Exercise goal –
Each line from the one containing "thumb cmc: (89, 93)" onward, through the end of the entries, is to be transcribed exactly; nothing else is to be included.

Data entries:
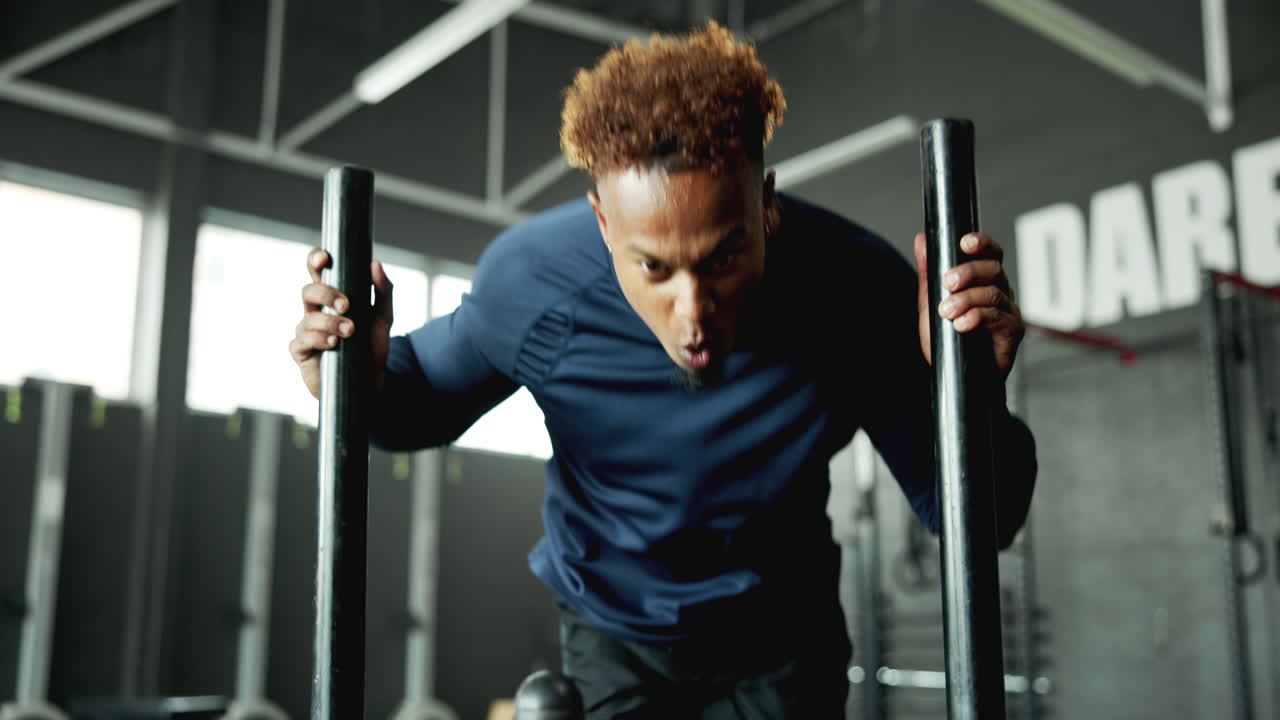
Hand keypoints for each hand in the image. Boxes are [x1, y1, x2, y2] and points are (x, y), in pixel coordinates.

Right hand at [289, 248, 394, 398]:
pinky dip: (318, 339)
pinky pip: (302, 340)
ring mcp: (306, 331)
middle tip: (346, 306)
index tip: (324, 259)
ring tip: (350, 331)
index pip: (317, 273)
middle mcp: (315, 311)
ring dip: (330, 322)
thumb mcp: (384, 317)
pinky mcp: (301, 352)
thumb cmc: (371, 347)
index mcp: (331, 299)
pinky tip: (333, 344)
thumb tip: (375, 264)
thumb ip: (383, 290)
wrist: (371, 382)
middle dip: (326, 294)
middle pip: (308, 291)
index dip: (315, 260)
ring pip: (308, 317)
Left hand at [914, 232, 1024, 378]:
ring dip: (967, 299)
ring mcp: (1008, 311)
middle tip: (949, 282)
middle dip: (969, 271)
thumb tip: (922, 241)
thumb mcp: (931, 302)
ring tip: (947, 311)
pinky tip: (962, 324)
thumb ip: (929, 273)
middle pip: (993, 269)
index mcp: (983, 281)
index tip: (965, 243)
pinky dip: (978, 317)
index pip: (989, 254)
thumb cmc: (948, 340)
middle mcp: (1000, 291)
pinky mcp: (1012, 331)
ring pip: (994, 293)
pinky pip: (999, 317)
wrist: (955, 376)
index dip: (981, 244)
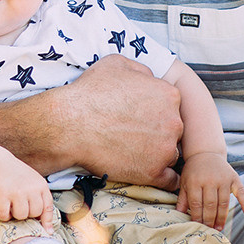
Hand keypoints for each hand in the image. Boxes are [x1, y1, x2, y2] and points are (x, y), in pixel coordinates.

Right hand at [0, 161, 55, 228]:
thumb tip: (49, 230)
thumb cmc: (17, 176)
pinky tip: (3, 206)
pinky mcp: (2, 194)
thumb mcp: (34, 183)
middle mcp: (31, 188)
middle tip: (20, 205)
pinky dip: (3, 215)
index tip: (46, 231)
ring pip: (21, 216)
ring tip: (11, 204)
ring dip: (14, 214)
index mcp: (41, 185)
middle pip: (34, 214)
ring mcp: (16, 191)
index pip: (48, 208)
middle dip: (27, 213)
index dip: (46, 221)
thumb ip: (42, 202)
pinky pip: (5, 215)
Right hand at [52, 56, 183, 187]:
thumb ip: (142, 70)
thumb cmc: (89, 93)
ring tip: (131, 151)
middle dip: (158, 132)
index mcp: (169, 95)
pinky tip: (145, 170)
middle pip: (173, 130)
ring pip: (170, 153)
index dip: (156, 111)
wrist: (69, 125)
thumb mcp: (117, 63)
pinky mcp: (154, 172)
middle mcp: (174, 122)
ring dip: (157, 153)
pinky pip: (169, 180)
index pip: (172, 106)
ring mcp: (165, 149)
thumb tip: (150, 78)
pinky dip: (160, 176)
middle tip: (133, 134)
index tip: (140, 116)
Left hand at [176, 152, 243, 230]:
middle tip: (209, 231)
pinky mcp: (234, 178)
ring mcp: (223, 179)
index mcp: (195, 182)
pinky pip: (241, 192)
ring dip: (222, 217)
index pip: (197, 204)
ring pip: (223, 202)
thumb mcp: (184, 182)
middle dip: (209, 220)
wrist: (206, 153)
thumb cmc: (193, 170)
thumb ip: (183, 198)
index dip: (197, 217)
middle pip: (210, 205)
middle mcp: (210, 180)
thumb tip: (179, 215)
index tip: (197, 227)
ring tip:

Task answer –
thumb cmc: (89, 93)
ring tip: (131, 151)
middle dip: (158, 132)
index mcp: (169, 95)
pinky tip: (145, 170)
middle pip: (173, 130)
ring pip: (170, 153)
index dip: (156, 111)
wrist: (69, 125)
thumb mcp: (117, 63)
pinky mcp: (154, 172)
middle mcp: (174, 122)
ring dip: (157, 153)
pinky pip: (169, 180)
index pip: (172, 106)
ring mcp: (165, 149)
thumb tip: (150, 78)
pinky dip: (160, 176)
middle tip: (133, 134)
index tip: (140, 116)
Left hand at [176, 152, 243, 230]:
middle tip: (209, 231)
pinky mcp: (234, 178)
ring mcp: (223, 179)
index mcp: (195, 182)
pinky pip: (241, 192)
ring dip: (222, 217)
index pip: (197, 204)
ring pip: (223, 202)
thumb mcp: (184, 182)
middle dip: (209, 220)
wrist: (206, 153)
thumb cmc: (193, 170)
thumb ip: (183, 198)
index dip: (197, 217)
middle pip: (210, 205)
middle mcp: (210, 180)
thumb tip: (179, 215)
index tip: (197, 227)
ring tip:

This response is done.